Laurence Kavanagh (1764 - August 20, 1830) was a merchant, judge and political figure in Nova Scotia. He represented Cape Breton County in the Nova Scotia House of Assembly from 1820 to 1830. His first name also appears as Lawrence and his surname as Cavanagh in some sources. He is the father of Laurence Kavanagh Jr.
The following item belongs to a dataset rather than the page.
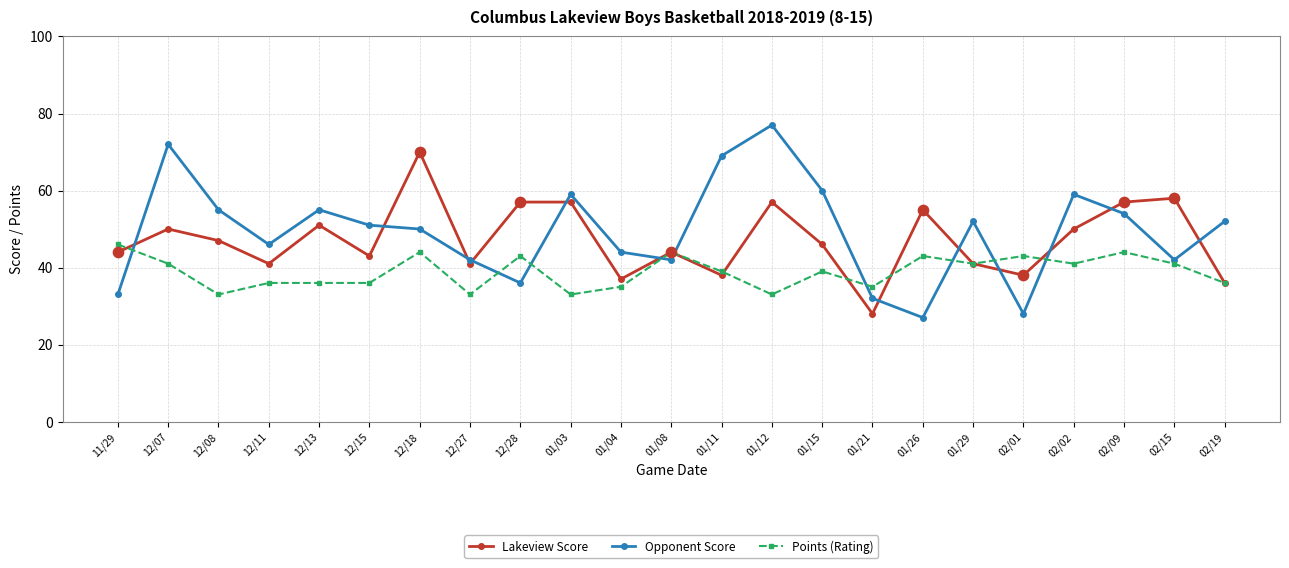

At how many categories does at least one series exceed 45?

18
He was born on Cape Breton Island, probably at Louisbourg, the son of Laurence Kavanagh, an immigrant from Ireland, and Margaret Farrell. The family moved to St. Peter's in 1777, three years after his father's death at sea. With his brother James, who relocated to Halifax, Laurence took over the operation of his father's business, becoming one of the major suppliers for settlers in the region. In 1789, he married Felicité LeJeune.

Kavanagh in 1823 broke 100+ years of precedent when, as the first representative of Cape Breton Island in the Nova Scotia House of Assembly, he became the first English speaking Roman Catholic to serve in a legislature. His election had to be approved by the Colonial Office and confirmed by a vote of the assembly. Other Roman Catholics were then granted the right to serve in the assembly. He also served as a major in the militia, justice of the peace and as a member of the Inferior Court of Common Pleas for Cape Breton. Kavanagh died in office at St. Peter's, Nova Scotia in 1830.